Da capo

J’avance somnanbule dans un monde strié par le va-et-vient du jour et de la nuit, vêtu des lambeaux d’un récit rapiécé qui enchante cependant ma vie. Il raconte, drapeau blanc, mon appartenance à l’espèce mais ne me réchauffe guère.
Il me faut aller tête baissée dedans le brasier, lever la tête qui est dans ma tête, regarder à gauche, regarder à droite, prendre et déposer comme l’abeille le fait avec la fleur du pommier cet autre dont j’ai besoin, dans un monde sans image, et ensemencer la page qui peine à faire voir le feu dont on est fait.
Le roncier s’est refermé derrière moi, je ne reverrai plus la clairière patiemment dégagée. Il me faut recommencer.

Jean Prod’hom

Dimanche 28 février 2010

L’eau noie les songes creux et dissémine les pensées qu’on croyait éternelles. Demeurent nos vies qui s’allègent jusqu’à la ruine et pour lesquelles on mendiera un jour encore.
J’aperçois le vieux qui brasse la neige, seul dans le bois, il va à la lisière visiter ses abeilles qu’on entend lorsque le soleil guigne. Les ruches enflamment une dernière fois les alentours. Sera-t-il avec elles ce printemps?
Comment rassembler les promesses qui débordent avec les mots d’avant? Comment contenir ce qui va sans se retourner?

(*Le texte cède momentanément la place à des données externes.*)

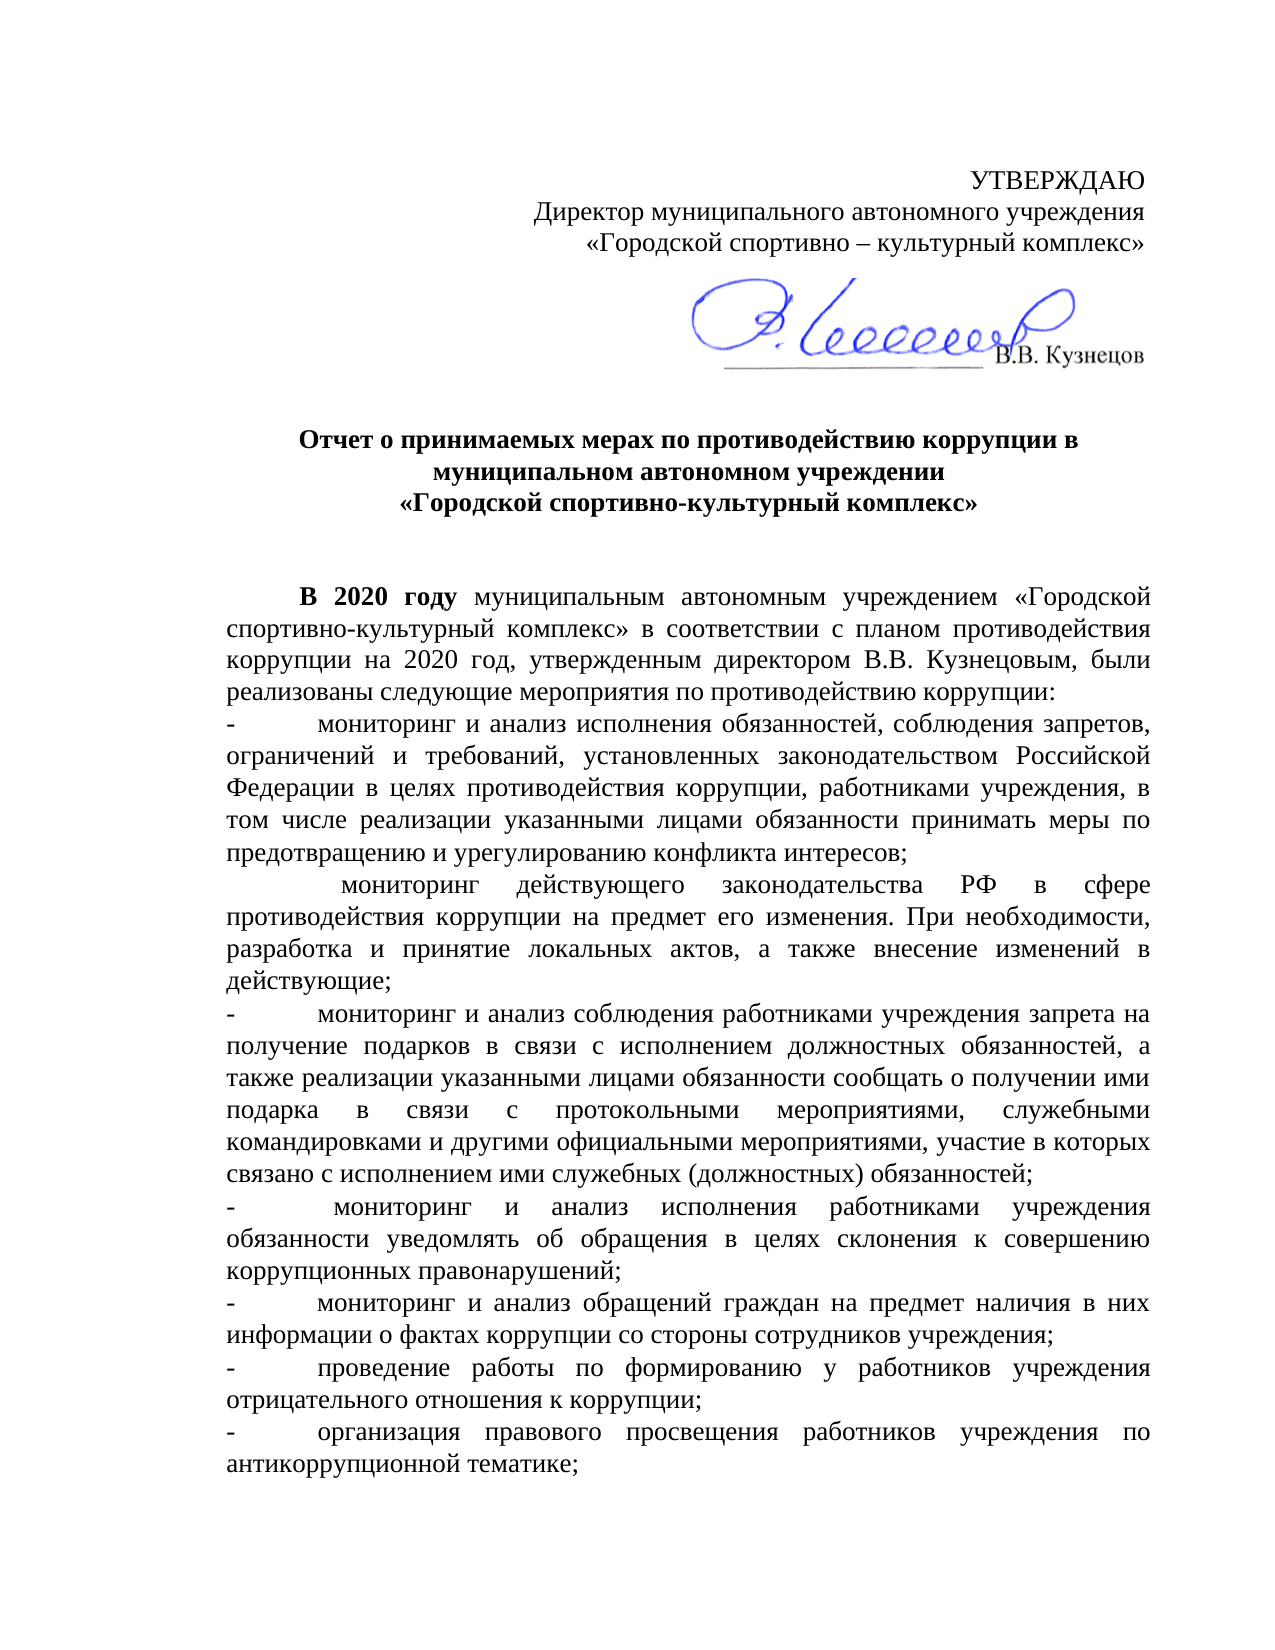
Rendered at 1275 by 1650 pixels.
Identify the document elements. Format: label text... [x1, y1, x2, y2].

Je demeure en retrait et assiste à la poussée de ce à quoi je serai peut-être convié.

Jean Prod’hom

Vent debout

J’ai fait ce soir la connaissance d’un poisson aux écailles bleues et aux reflets d’argent, arc-bouté dans un aquarium domestique, debout contre le courant engendré par un moteur à quatre-sous. Sa nageoire caudale, soyeuse, qui allait et venait sans discontinuer, le maintenait immobile au milieu de l’aquarium, il ne ménageait pas ses efforts pour demeurer dans cet équilibre précaire. Sans relâche. Mais qui donc a osé mettre en scène cet édifiant spectacle?
Courageux, je songe un bref instant à vider l’aquarium pour abréger une vie qui n’en a que le nom. Mais que dirait le propriétaire? Je m’approche alors de l’animal, me penche et, à voix basse, le supplie de bien vouloir fermer les yeux sur ce que je ne suis plus en mesure de supporter : sans succès!
Je quitte l’insensé, défait, remonte la Rue de la Farce jusque chez moi, sous la pluie et contre le vent, les yeux rivés aux pavés qui brillent comme des miroirs. J’entends devant la boulangerie le bruit d’un moteur, c’est celui d’un pétrin.